Suite à neuf cas en France de thromboses rares et graves, qui ont conduit à deux décès chez des personnes vaccinées via AstraZeneca, l’Agence nationale de sécurité du médicament et des produits de santé (ANSM) suggère un lien possible et direct avec le vaccin. C’est ce qui est ressorti du dernier rapport de pharmacovigilance de l’ANSM, en date du 26 mars.
L’Agence européenne du médicament (EMA), qui a exclu le risque d’événements thrombo-emboliques classiques, n’a pas écarté un risque de cas de thromboses entraînant des troubles très rares de la coagulation. Elle travaille toujours sur le sujet. Ce 29 mars, le comité de pharmacovigilance sur la gestion risques (PRAC) de l’EMA tient ainsi une rencontre avec des experts extérieurs en hématologie, neurologie, virologie, troubles vasculaires, ou encore en immunologie.
Neuf cas atypiques
Sur les neuf cas recensés en France, l’ANSM indique dans un communiqué que le "caractère très atypique de ces thromboses, leurs tableaux cliniques proches et le délai de survenue homogène conduisent le comité de suivi à confirmer la survenue, très rare, de ce risque thrombotique chez les personnes vaccinées par le vaccin AstraZeneca". L’agence précise que, entre le début de la campagne avec ce vaccin et jusqu’au 18 mars, "neuf cas de thromboses des grosses veines, atypiques par leur localisation (cérébrale en majorité, mais également digestive), pouvant être associés à une thrombopénie ou à des troubles de coagulation ont été déclarés, dont deux décès".
Plus de 1,4 million d'injections
L’ANSM précise que "ces cas sont survenus dans un délai médian de 8,5 jours après la vaccination chez des personnes sans antécédents particuliers identifiés à ce jour". Sur les neuf cas, sept concernaient des patients de moins de 55 ans, et deux de plus de 55 ans.
L’ANSM a signalé ces cas à l’EMA et continue d’étudier d’autres cas, en particulier quelques décès qui n’ont pas encore été expliqués. L’agence française souligne qu’au niveau européen le rapport bénéfice/risque du vaccin est toujours nettement considéré comme positif. Au 18 mars, sur plus de 1,4 million d’injections réalisées en France, 5 693 cas d’effets indésirables avaient été enregistrés et portaient en majorité sur des syndromes de type grippal.

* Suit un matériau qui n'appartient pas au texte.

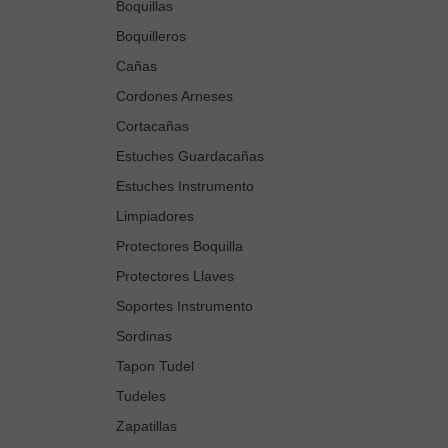
Boquillas
Boquilleros
Cañas
Cordones Arneses
Cortacañas
Estuches Guardacañas
Estuches Instrumento
Limpiadores
Protectores Boquilla
Protectores Llaves
Soportes Instrumento
Sordinas
Tapon Tudel
Tudeles
Zapatillas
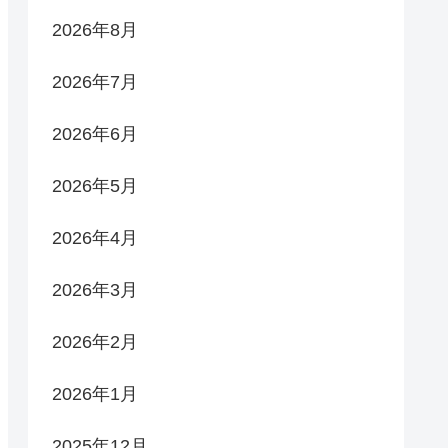
2026年8月
2026年7月
2026年6月
2026年5月
2026年4月
2026年3月
2026年2月
2026年1月
2025年12月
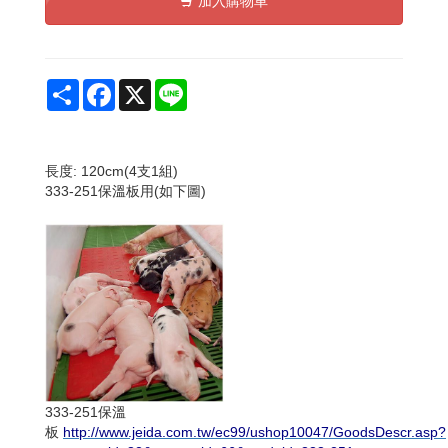
加入購物車
Share
Facebook
X
Line
長度: 120cm(4支1組)
333-251保溫板用(如下圖)
333-251保溫
板
http://www.jeida.com.tw/ec99/ushop10047/GoodsDescr.asp?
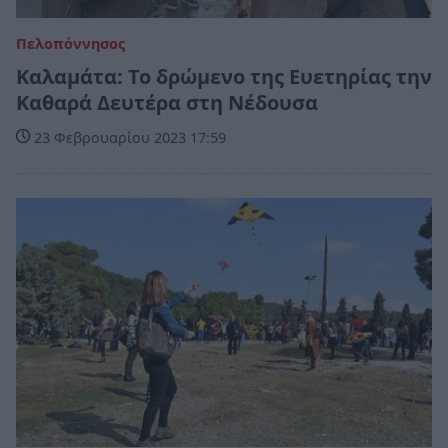
Πελοπόννησος
Καλαμάτα: Το δρώμενο της Ευετηρίας την
Καθαρά Δευτέρα στη Νέδουσα
23 Φεβρουαρίου 2023 17:59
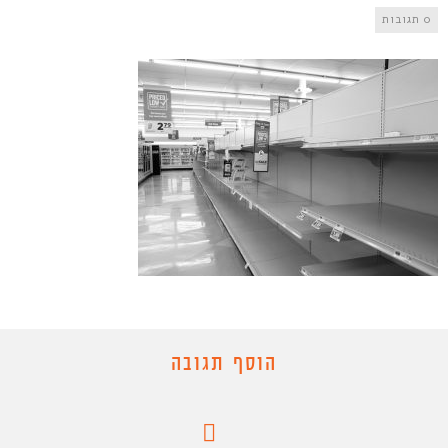
0 תגובות
הוסף תגובה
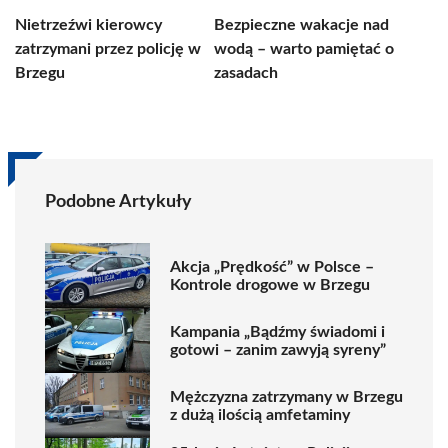
Nietrzeźwi kierowcy
Bezpieczne wakacje nad
zatrzymani przez policję w
wodą – warto pamiętać o
Brzegu
zasadach
Podobne Artykuły
Akcja „Prędkość” w Polsce –
Kontrole drogowe w Brzegu
Kampania „Bądźmy świadomi i
gotowi – zanim zawyją syreny”
Mężczyzna zatrzymany w Brzegu
z dużą ilością amfetaminy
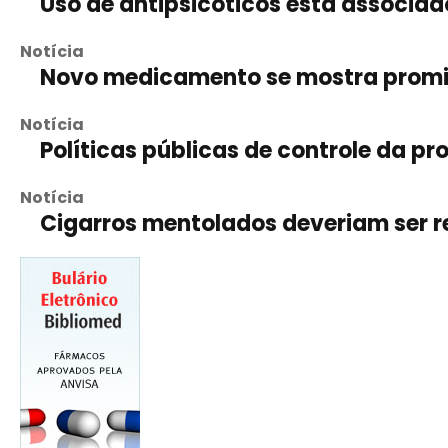
Uso de antipsicóticos está associa
Notícia
Novo medicamento se mostra promiss
Notícia
Políticas públicas de controle da 
Notícia
Cigarros mentolados deveriam ser 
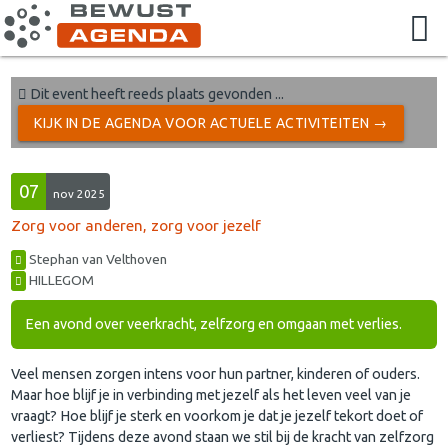
Dit event heeft reeds plaats gevonden ...
KIJK IN DE AGENDA VOOR ACTUELE ACTIVITEITEN →
07
nov 2025
Zorg voor anderen, zorg voor jezelf
Stephan van Velthoven
HILLEGOM
Een avond over veerkracht, zelfzorg en omgaan met verlies.
Veel mensen zorgen intens voor hun partner, kinderen of ouders.
Maar hoe blijf je in verbinding met jezelf als het leven veel van je
vraagt? Hoe blijf je sterk en voorkom je dat je jezelf tekort doet of
verliest? Tijdens deze avond staan we stil bij de kracht van zelfzorg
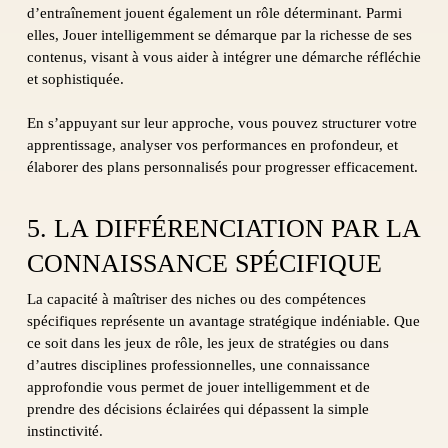
d’entraînement jouent également un rôle déterminant. Parmi
elles, Jouer intelligemment se démarque par la richesse de ses
contenus, visant à vous aider à intégrer une démarche réfléchie
et sophistiquée.
En s’appuyant sur leur approche, vous pouvez structurer votre
apprentissage, analyser vos performances en profondeur, et
élaborer des plans personnalisés pour progresser efficacement.
5. LA DIFFÉRENCIATION PAR LA
CONNAISSANCE SPÉCIFIQUE
La capacité à maîtriser des niches ou des compétences
spécifiques représente un avantage stratégique indéniable. Que
ce soit dans les jeux de rôle, les jeux de stratégies ou dans
d’autres disciplines professionnelles, une connaissance
approfondie vous permet de jouer
intelligemment
et de
prendre des décisions éclairées qui dépassent la simple
instinctivité.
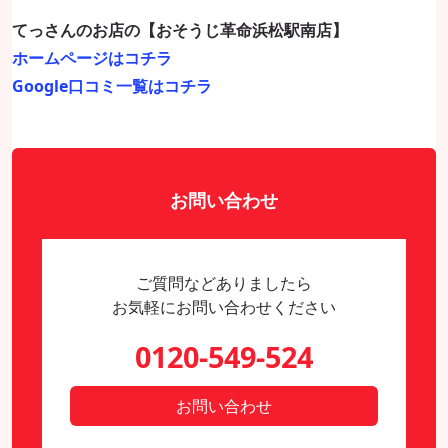
てっさんのお店の【おそうじ革命浜松駅南店】
ホームページはコチラ
Google口コミ一覧はコチラ
お問い合わせ
ご質問などありましたら
お気軽にお問い合わせください
0120-549-524
お問い合わせ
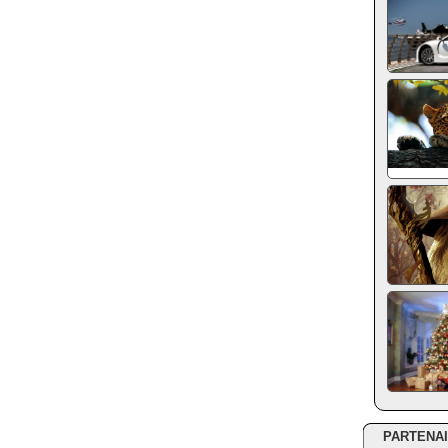
PARTENA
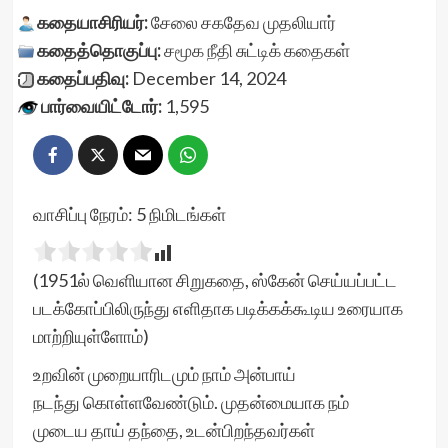
கதையாசிரியர்:
சேலை சகதேவ முதலியார்
கதைத்தொகுப்பு:
சமூக நீதி
சுட்டிக் கதைகள்
கதைப்பதிவு:
December 14, 2024
பார்வையிட்டோர்:
1,595
வாசிப்பு நேரம்:
5
நிமிடங்கள்
(1951ல் வெளியான சிறுகதை, ஸ்கேன் செய்யப்பட்ட
படக்கோப்பிலிருந்து எளிதாக படிக்கக்கூடிய உரையாக
மாற்றியுள்ளோம்)
உறவின் முறையாரிடமும் நாம் அன்பாய்
நடந்து கொள்ளவேண்டும். முதன்மையாக நம்
முடைய தாய் தந்தை, உடன்பிறந்தவர்கள்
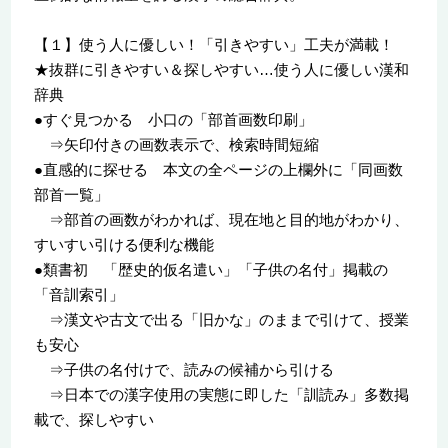
【１】使う人に優しい！「引きやすい」工夫が満載！
★抜群に引きやすい＆探しやすい…使う人に優しい漢和
辞典
●すぐ見つかる 小口の「部首画数印刷」
⇒矢印付きの画数表示で、検索時間短縮
●直感的に探せる 本文の全ページの上欄外に「同画数
部首一覧」
⇒部首の画数がわかれば、現在地と目的地がわかり、
すいすい引ける便利な機能
●類書初 「歴史的仮名遣い」「子供の名付」掲載の
「音訓索引」
⇒漢文や古文で出る「旧かな」のままで引けて、授業
も安心
⇒子供の名付けで、読みの候補から引ける
⇒日本での漢字使用の実態に即した「訓読み」多数掲
載で、探しやすい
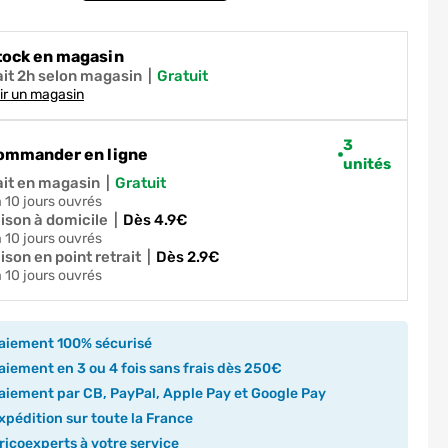
tock en magasin
ait 2h selon magasin
|
gratuit
ir un magasin
3
ommander en ligne
unités
ait en magasin
|
gratuit
 à 10 jours ouvrés
aison à domicile
|
dès 4.9€
 à 10 jours ouvrés
ison en point retrait
|
dès 2.9€
 à 10 jours ouvrés
aiement 100% sécurisé
iement en 3 ou 4 fois sans frais dès 250€
iement par CB, PayPal, Apple Pay et Google Pay
pédition sur toute la France
icoexperts à votre service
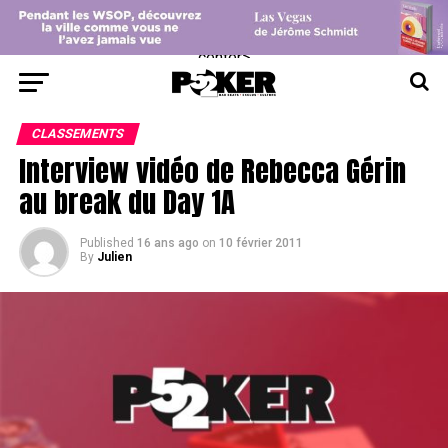
center>
CLASSEMENTS
Interview vidéo de Rebecca Gérin
au break du Day 1A
Published
16 ans ago
on
10 février 2011
By
Julien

L’ANSM conseille à ce stade aux personnes vaccinées de consulter "immédiatement un médecin en cas de symptômes persistants quelques jours après la vaccination (au delà de 3 jours) tels que : un essoufflement, une douleur thoracique, un gonflement des jambes, une douleur abdominale, des maux de têtes sévères, une vision floue, ou des ecchymoses à distance du site d'injection". Et recommande aux professionnels de santé d’être "attentifs aux signes et symptômes de thromboembolie associée ou non à une thrombopénie chez les personnes vaccinées par le vaccin AstraZeneca, afin de réaliser les examens biologiques et d'imagerie adéquats pour une prise en charge rapide de ces personnes".
Suspension et reprise
En France, le vaccin AstraZeneca a été réintroduit, après une suspension de quelques jours, dans la campagne vaccinale le 19 mars avec une recommandation d’utilisation uniquement chez les personnes de plus de 55 ans. Alors que la majorité des Etats européens ont redémarré aussi cette campagne avec ce vaccin, d’autres pays européens, comme l’Espagne ou la Suède, ont fait le même choix français de restreindre son utilisation chez les seniors, avec parfois des utilisations proscrites avant 65 ans. Plusieurs pays scandinaves, comme le Danemark et la Norvège, ont, eux, maintenu la suspension du vaccin, dans l’attente des éclaircissements de l’EMA sur ces risques très rares qu’elle n’a toujours pas exclus.
Selon un porte-parole de l’EMA, aucune conclusion ne devrait être communiquée dans les prochains jours malgré cette réunion du 29 mars avec des experts. Le comité PRAC pourrait émettre de nouvelles recommandations lors d’une assemblée plénière programmée entre le 6 et le 9 avril prochain.